Here I'd finally watched a part of a game or two since I caught Vince Young's amazing championship game performance last year, and then this article in the Sports Illustrated College Basketball Blog by Luke Winn reminded me of all that's wrong with the sport and why I'm going to have to put my boycott back on.

Bob Huggins arrived in Manhattan, Kan., in March, and shortly thereafter, big things began to follow. National media attention. A 7-foot-3 high school center from Florida, Jason Bennett. Controversy over wresting rivals.com's No. 1 recruit from the Class of 2007, Michael Beasley, away from Charlotte by hiring 49er assistant Dalonte Hill. But the biggest thing of all -- at least for Kansas State's athletic department -- came last week: a $12.3 million contract with Nike.
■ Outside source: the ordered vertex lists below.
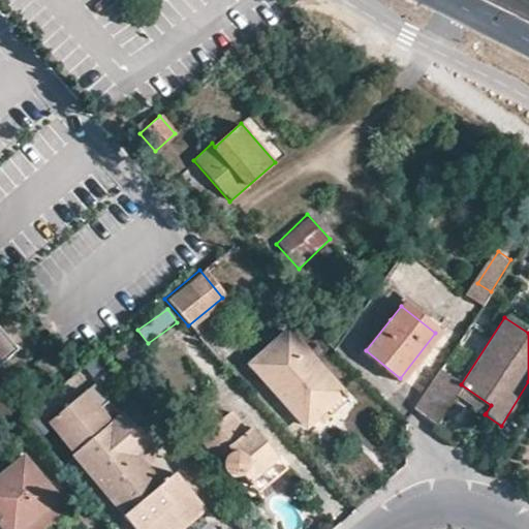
[(268,348),(249,365),(304,426),(320,411),(313,403),(333,383),(286,331),(283,333),(273,322),(257,337),(268,348)]
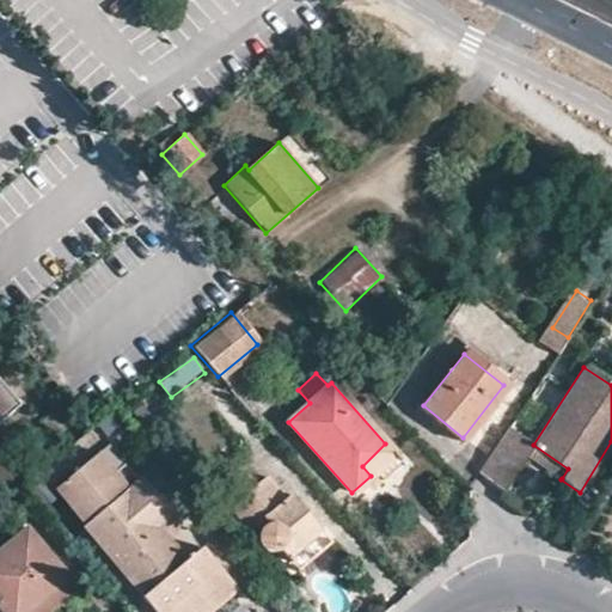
[(0,417),(16,404),(0,386),(0,417)]
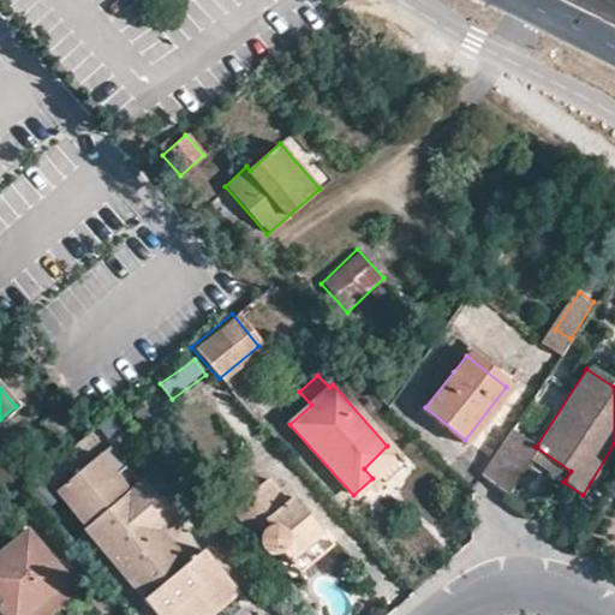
[(481,476),(505,495),(530,458),(536,447),(511,430),(481,476)]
Nice bounty for the coach and the school. How much do the kids who will be the ones constantly on TV wearing those swooshes get? From the article...

If I'm Nike, I'm keeping a close eye on what happens the weekend of Sept. 23. That's when Beasley -- and a host of other big-time recruits -- will make official visits and get their first look at the K-State campus. Louisville will be in town to face the Wildcats in football, and Huggins and his staff will no doubt be pulling out all the stops.

Ooh, the recruits will be treated to a coach and a staff who will pull out all the stops! That probably includes some great tours of the campus and some great food and parties. Give the players on the team anything of value -- besides that education that's measured in value in tens of thousands of dollars (the school makes tens of millions of dollars a year on the basketball team, remember) -- and they get criminalized. What a great system!

Oh, and if you're a school who wants to do something right by your student athletes? You could always join one of those other collegiate associations, like the NAIA which has the same damn rules.

I'm back to boycotting college sports -- because free trade and individual rights are important, and the NCAA oppresses free trade and individual rights.